EVP_CipherFinal usage?

[taktoa]

When linking HsOpenSSL against libressl-2.7.4, I get a linker warning saying

(.text+0x49fe): warning: EVP_CipherFinal is often misused, please use EVP_CipherFinal_ex and EVP_CIPHER_CTX_cleanup

Should this package be using that function, or is it nothing to worry about?

[vshabanov]

I'm not the original author and can't say what this error could mean. But I would gladly accept a pull request that removes this warning.

[taktoa]

cc @depressed-pho

[taktoa]

Seems like it's FFI bound here.

According to the libressl man page,

EVP_CIPHER_CTX_cleanup() clears all information from a cipher context and free up any allocated memory associated with it. It should be called after all operations using a cipher are complete so sensitive information does not remain in memory.

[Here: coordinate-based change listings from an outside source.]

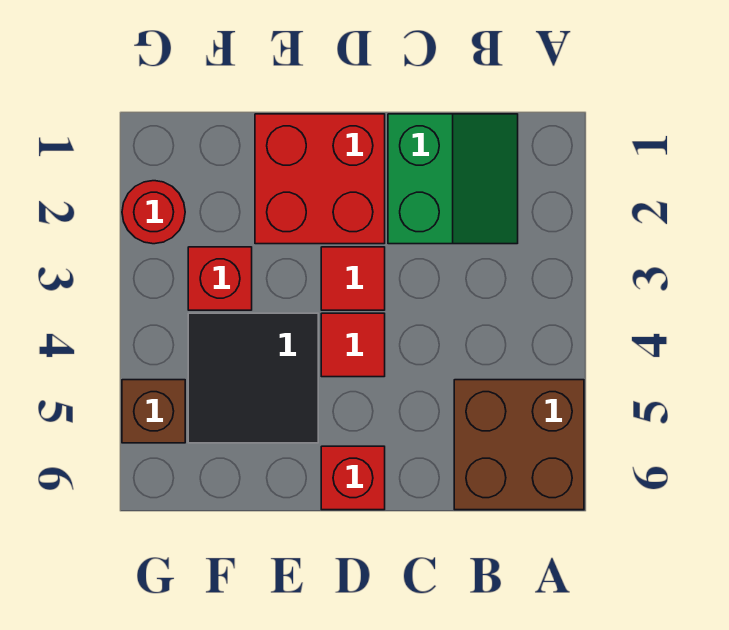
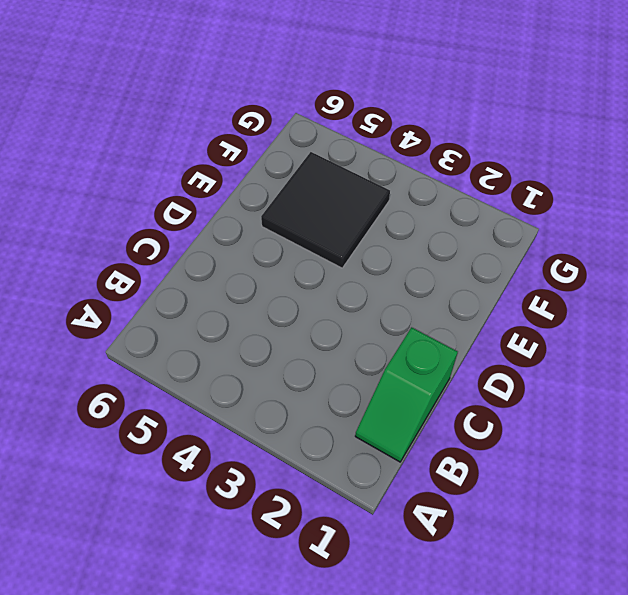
green slope B1:C1 level 1 top C -> green slope B1:C2 level 1 top C
none -> brown brick A5:B6 level 1
none -> red brick D1:E2 level 1

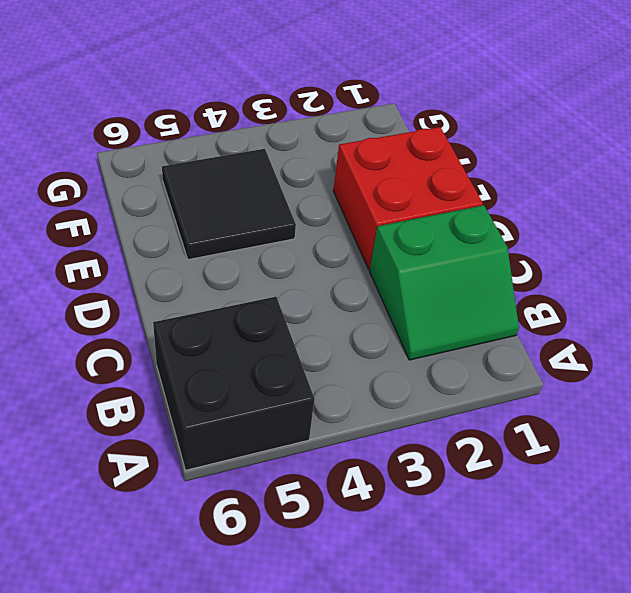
black brick A5:B6 level 1 -> brown brick A5:B6 level 1
none -> red tile D3 level 1
none -> red tile D4 level 1

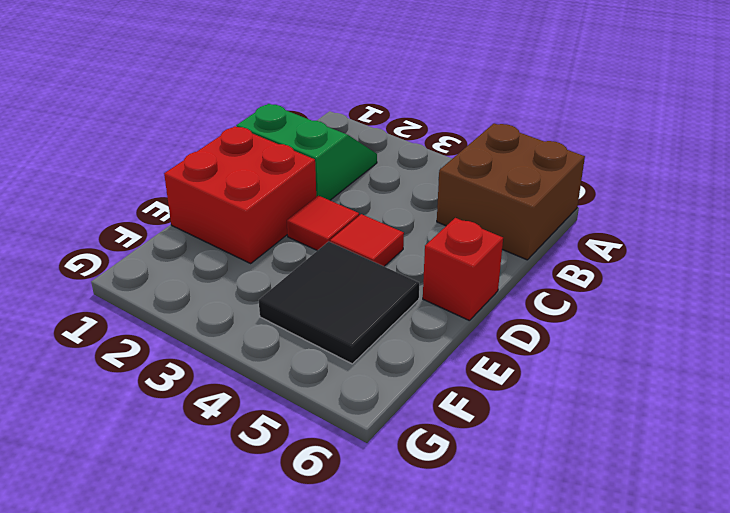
none -> red brick F3 level 1
none -> red round brick G2 level 1

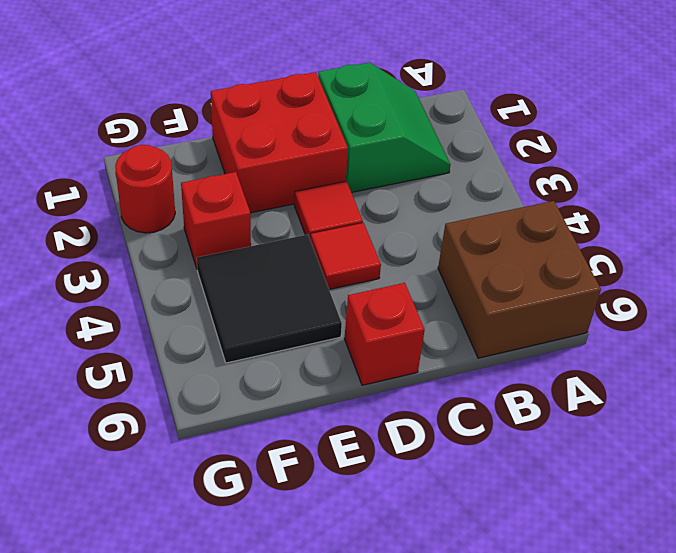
none -> brown brick G5 level 1

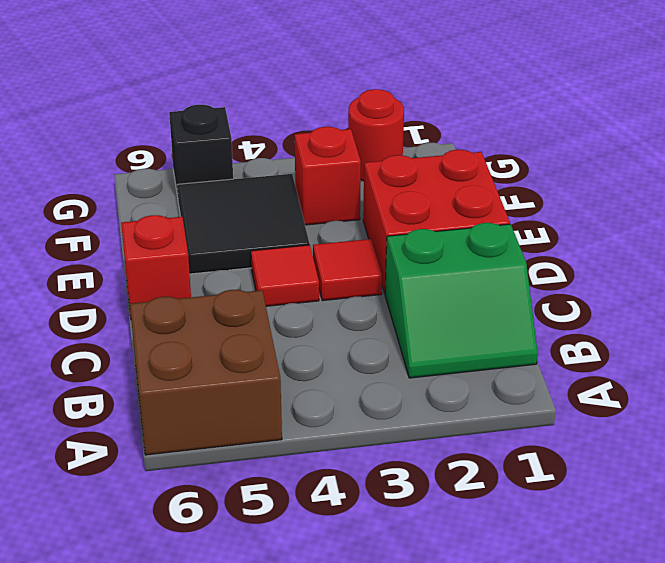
black brick G5 level 1 -> brown brick G5 level 1

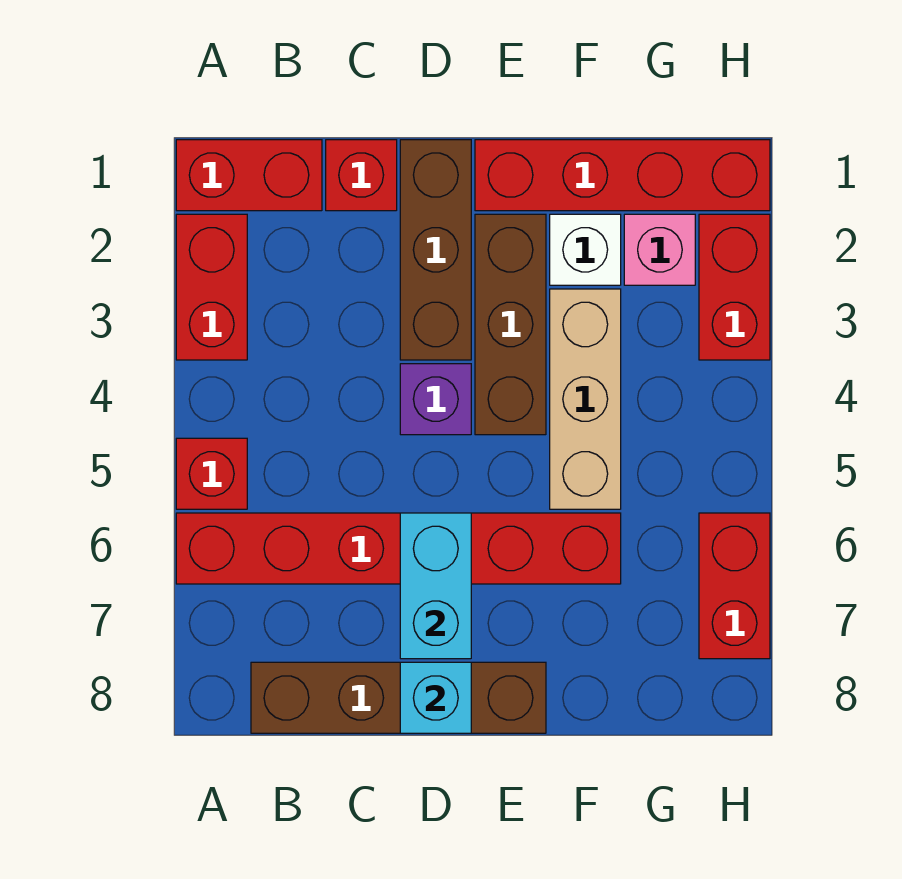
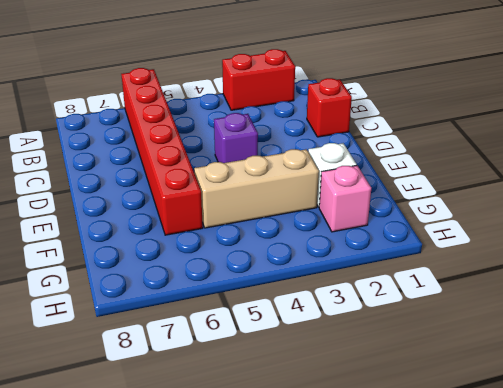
none -> red brick A1:B1 level 1
none -> red brick A5 level 1
none -> brown brick B8:E8 level 1

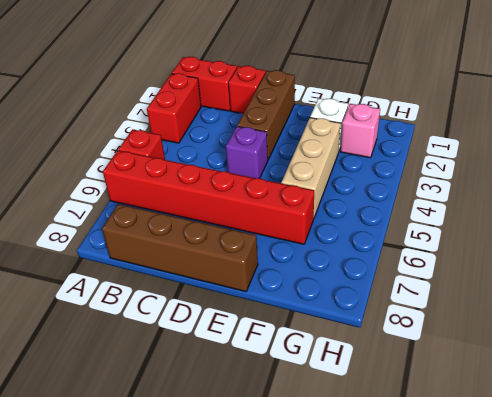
none -> red brick E1:H1 level 1
none -> brown brick E2:E4 level 1
none -> red brick H2:H3 level 1

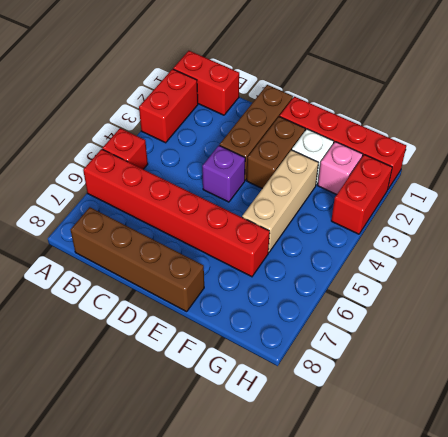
brown brick E2:E3 level 1 -> brown brick E2:E4 level 1
none -> red brick C1 level 1
none -> red brick H6:H7 level 1
none -> cyan brick D6:D7 level 2

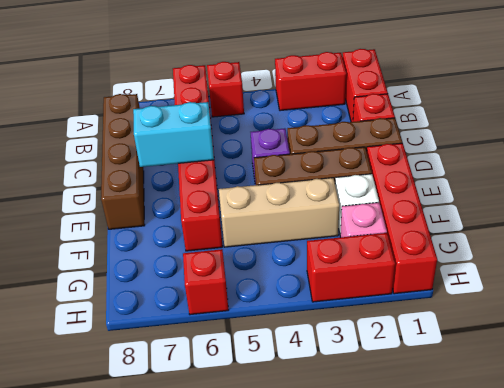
red brick H6 level 1 -> red brick H6:H7 level 1
none -> cyan brick D8 level 2

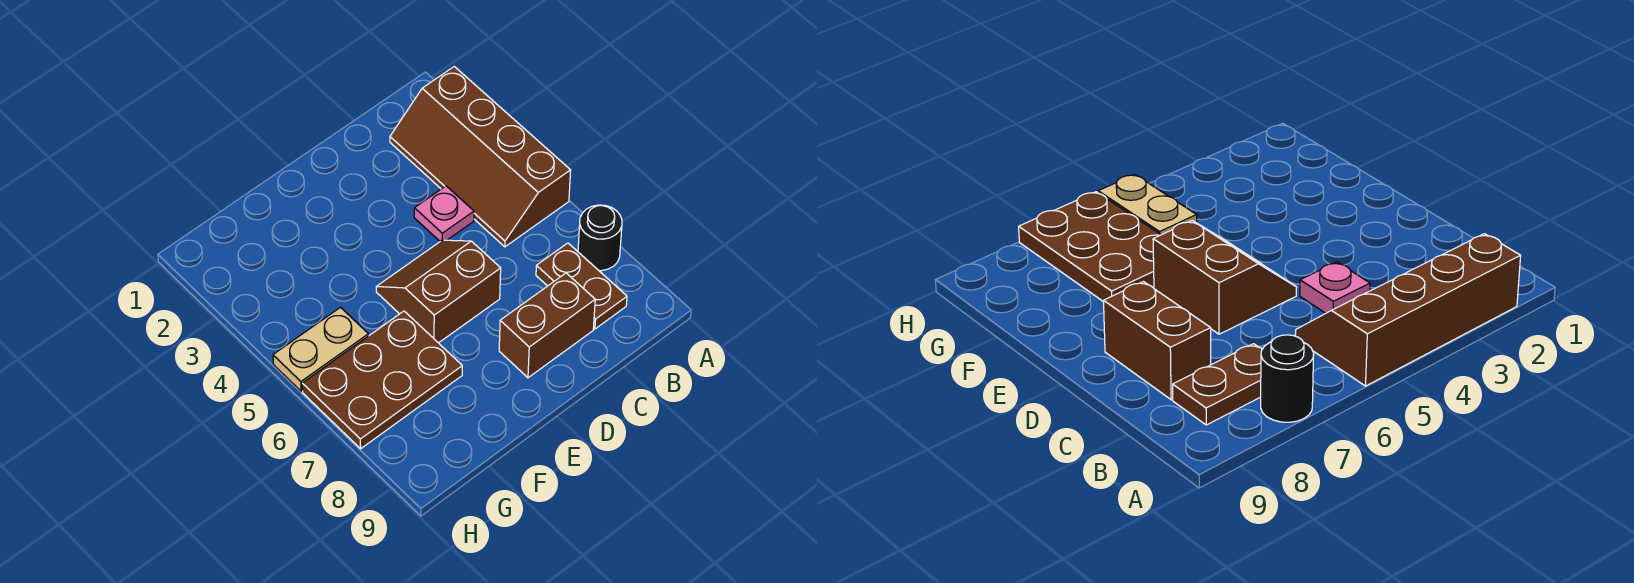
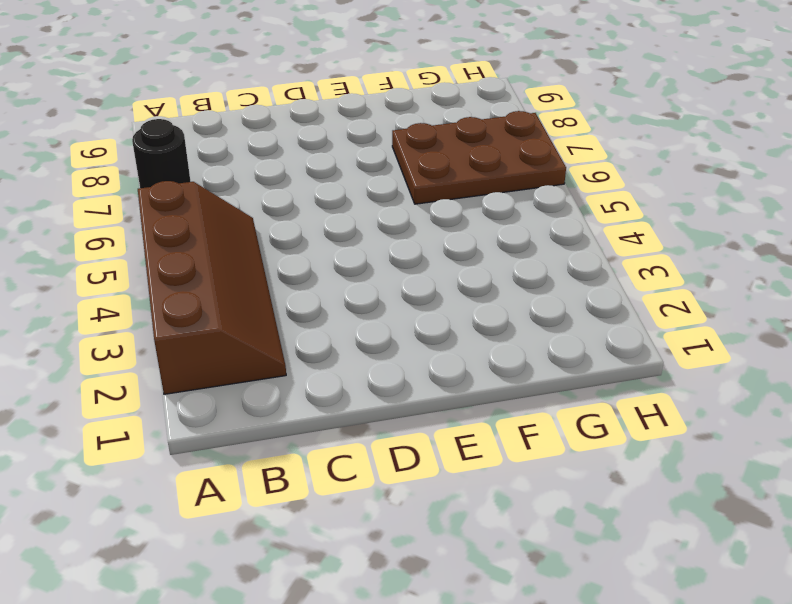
none -> brown plate B7:B8 level 1
none -> pink plate C4 level 1

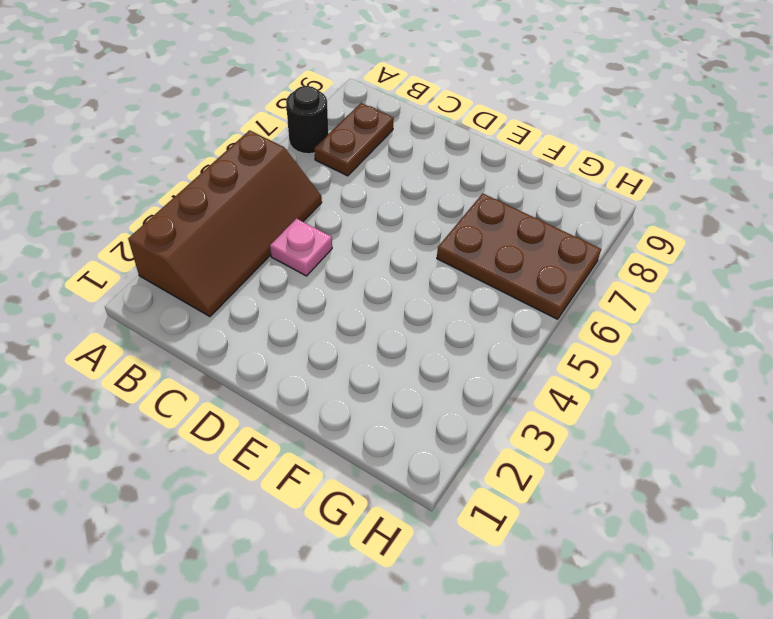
none -> brown brick C8:D8 level 1
none -> brown slope D5:E6 level 1 top 6

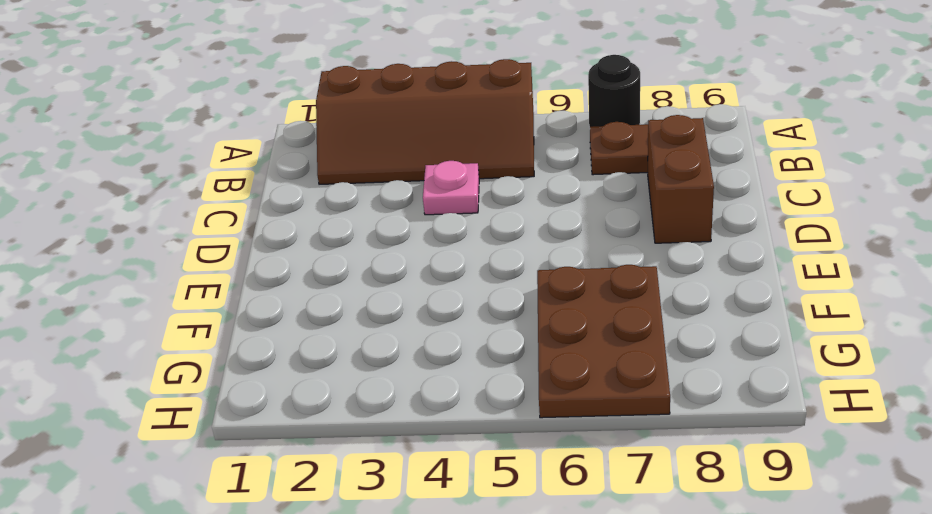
none -> brown slope D5:E6 level 1 top 6
none -> tan plate G5:H5 level 1

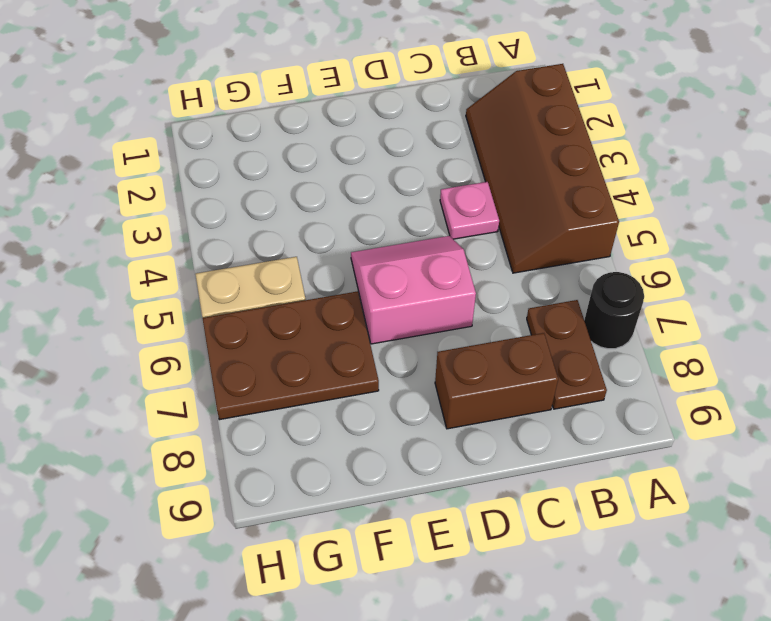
pink slope D5:E6 level 1 top 6 -> brown slope D5:E6 level 1 top 6

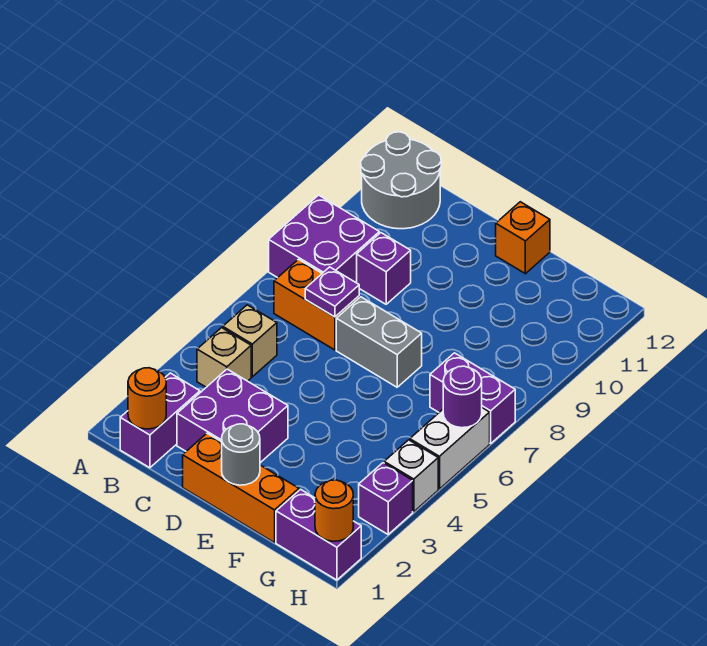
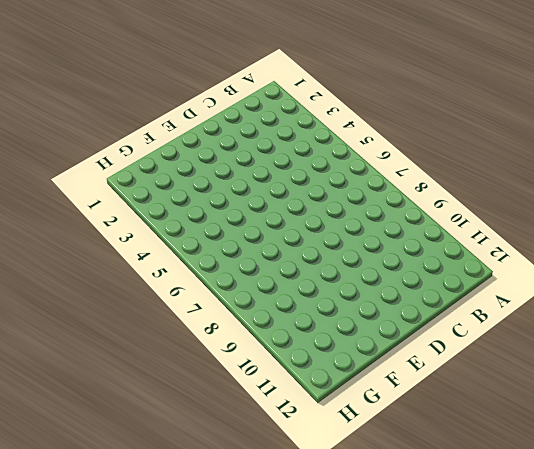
none -> purple brick A8:B9 level 1
none -> grey round brick A11:B12 level 1
none -> purple brick B1:B2 level 1

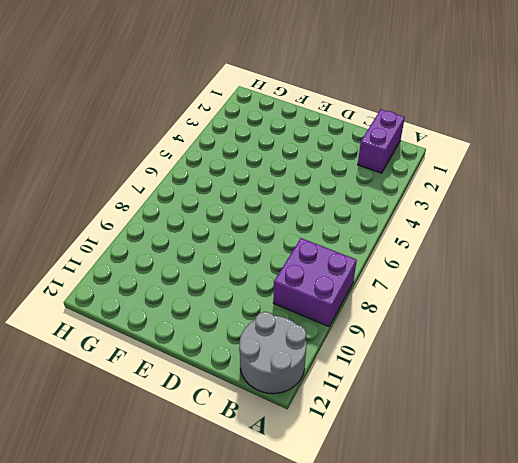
none -> tan brick B4 level 1
none -> tan brick B5 level 1
none -> orange brick B7:C7 level 1

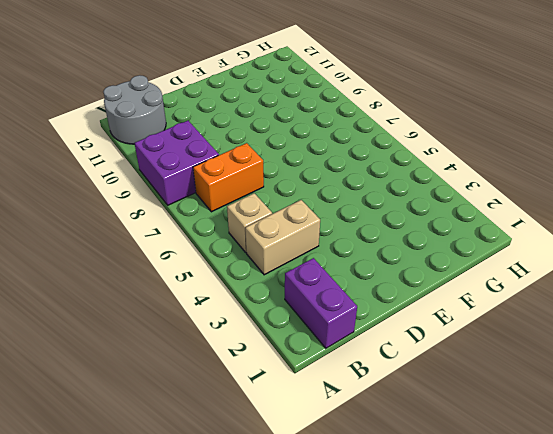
tan brick B4:C4 level 1 -> tan brick B4 level 1
none -> purple brick C2:D3 level 1
none -> purple brick C9 level 1
none -> orange brick D1:F1 level 1

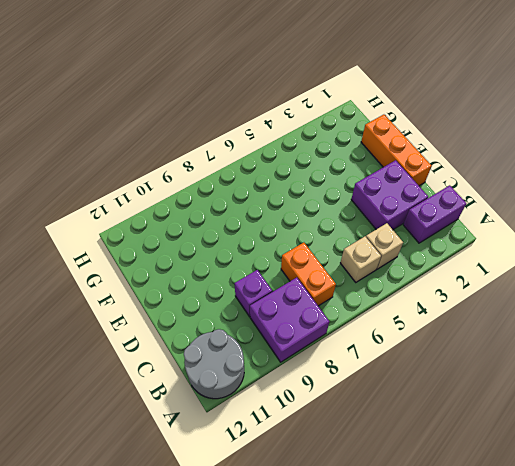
none -> grey brick D7:E7 level 1
none -> orange brick E12 level 1
none -> purple brick G1:H1 level 1

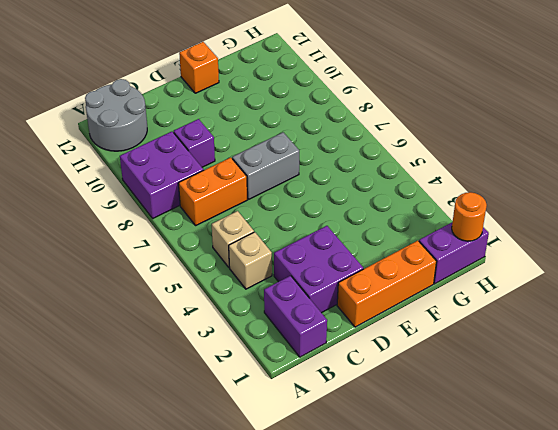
none -> purple brick G7:H7 level 1
none -> purple brick H3 level 1
none -> white brick H4 level 1

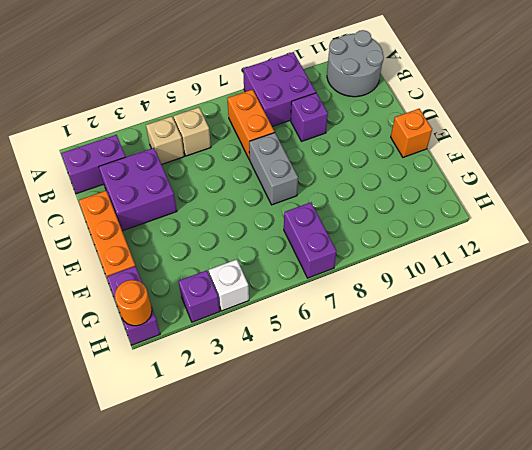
none -> white brick H5:H6 level 1
none -> orange round brick B1 level 2
none -> purple plate C7 level 2

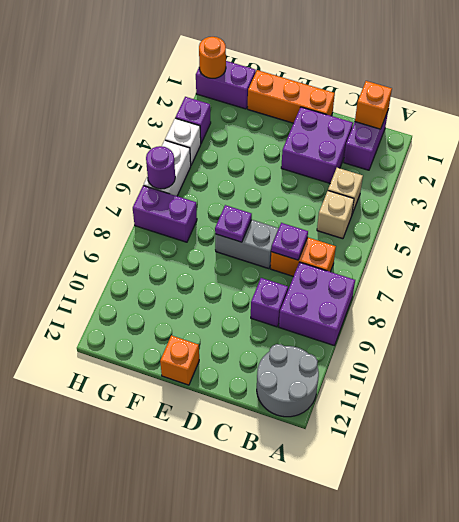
orange brick B1 level 2 -> orange round brick B1 level 2
purple plate E7 level 2 -> none
none -> grey round brick E1 level 2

EVP_EncryptFinal(), EVP_DecryptFinal(), and EVP_CipherFinal() are identical to EVP_EncryptFinal_ex(), EVP_DecryptFinal_ex(), and EVP_CipherFinal_ex().
In previous releases of OpenSSL, they also used to clean up the ctx, but this is no longer done and EVP_CIPHER_CTX_cleanup() must be called to free any context resources.

Since we just failIf (/= 1) on the output of EVP_CipherFinal, the context is not being cleaned up correctly, which could leave sensitive information in memory (and it's not like there's a ForeignPtr finalizer doing it separately somewhere -- we don't even have an FFI binding to EVP_CIPHER_CTX_cleanup).

[vshabanov]

I think it worth to follow libressl advice and replace EVP_CipherFinal with EVP_CipherFinal_ex and EVP_CIPHER_CTX_cleanup but I currently have no time to implement it. If you like you could make a PR and I will release an updated version of HsOpenSSL.